On March 25, Tahnee Moe, a program staffer at the Boys and Girls Club, mentioned to Heinlein that Oprah's Big Give program had paired with WDAY and was giving four different non-profit organizations $2,500 each.

To enter, Heinlein, Moe and Head Cook Barb Mitchell got together, brainstormed a topic and wrote an essay.

The essay was on what needs the club has, and then how it would make that money grow, and how it would use that money, Heinlein said.

"So, we sat down and thought, where could we use this money the most? Many ideas. But we all decided to do it on hunger and feeding our members here at the club," she said.

They submitted the essay and waited. On Tuesday, Heinlein received a phone call from WDAY saying the Boys and Girls Club had been chosen as one of the recipients of the $2,500. A news piece on the club will be broadcast Friday at 6 p.m. on WDAY.

"It was unexpected," she said of being chosen. "She (the representative from WDAY) said she was just so intrigued by our story and that it was just so interesting."

According to the essay that Heinlein submitted to WDAY, hunger can be an issue for children in the area.

"Hunger is a daily issue we face in our community. Living in Becker County we are among the five poorest counties in the state of Minnesota. We, as staff of the Boys and Girls Club of Detroit Lakes, see an increasing number of children attend our club daily for a safe and positive place to be. Many of the children attend the club because they know they will get a healthy home-made or home-baked snack and meal each day.

● **Provided records**:

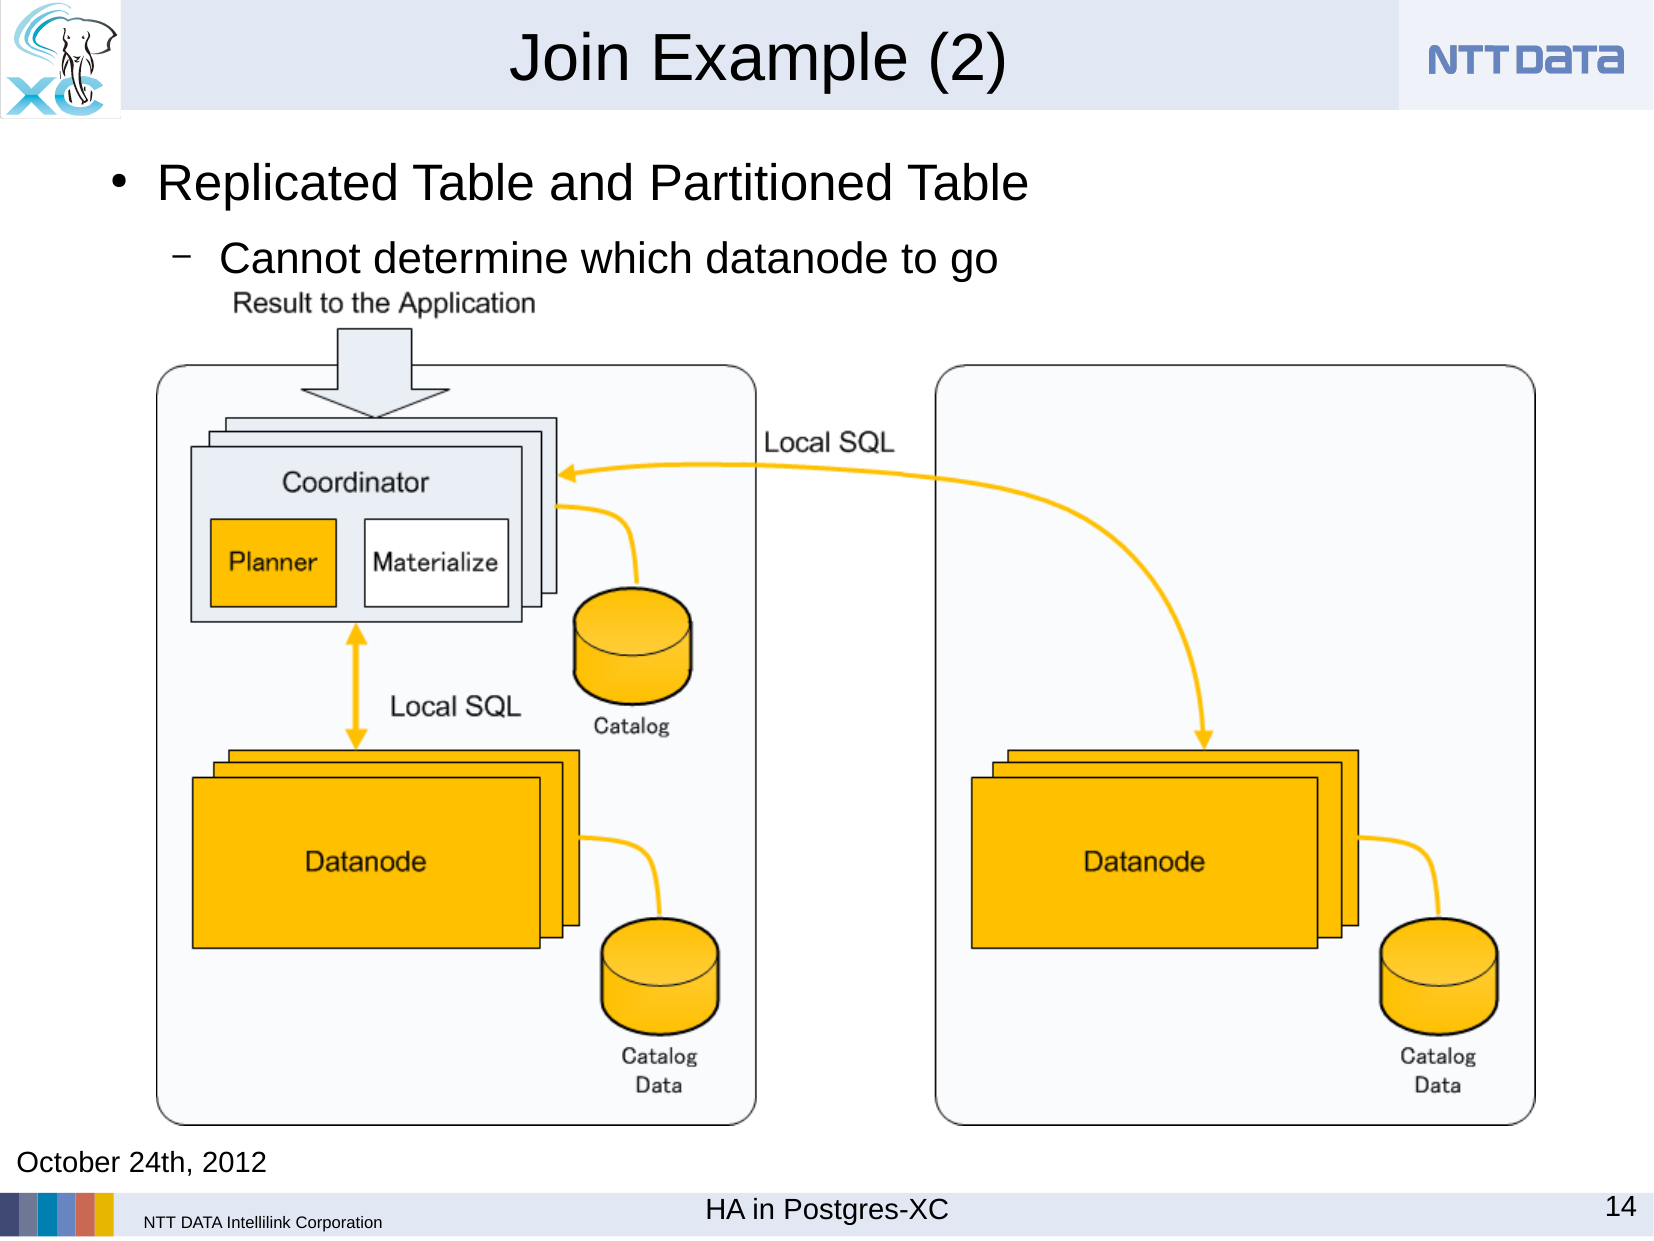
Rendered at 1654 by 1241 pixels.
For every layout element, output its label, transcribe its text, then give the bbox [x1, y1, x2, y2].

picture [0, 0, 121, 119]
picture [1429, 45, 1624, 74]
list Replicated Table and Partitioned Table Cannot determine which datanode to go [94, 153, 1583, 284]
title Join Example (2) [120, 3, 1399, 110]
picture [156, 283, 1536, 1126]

● **Requirements**:
Reproduce the entire passage about the Boys and Girls Club of Detroit Lakes and its winning essay, word for word.

● **In response**:
On March 25, Tahnee Moe, a program staffer at the Boys and Girls Club, mentioned to Heinlein that Oprah's Big Give program had paired with WDAY and was giving four different non-profit organizations $2,500 each.

To enter, Heinlein, Moe and Head Cook Barb Mitchell got together, brainstormed a topic and wrote an essay.

The essay was on what needs the club has, and then how it would make that money grow, and how it would use that money, Heinlein said.

"So, we sat down and thought, where could we use this money the most? Many ideas. But we all decided to do it on hunger and feeding our members here at the club," she said.

They submitted the essay and waited. On Tuesday, Heinlein received a phone call from WDAY saying the Boys and Girls Club had been chosen as one of the recipients of the $2,500. A news piece on the club will be broadcast Friday at 6 p.m. on WDAY.

"It was unexpected," she said of being chosen. "She (the representative from WDAY) said she was just so intrigued by our story and that it was just so interesting."

According to the essay that Heinlein submitted to WDAY, hunger can be an issue for children in the area.

"Hunger is a daily issue we face in our community. Living in Becker County we are among the five poorest counties in the state of Minnesota. We, as staff of the Boys and Girls Club of Detroit Lakes, see an increasing number of children attend our club daily for a safe and positive place to be. Many of the children attend the club because they know they will get a healthy home-made or home-baked snack and meal each day.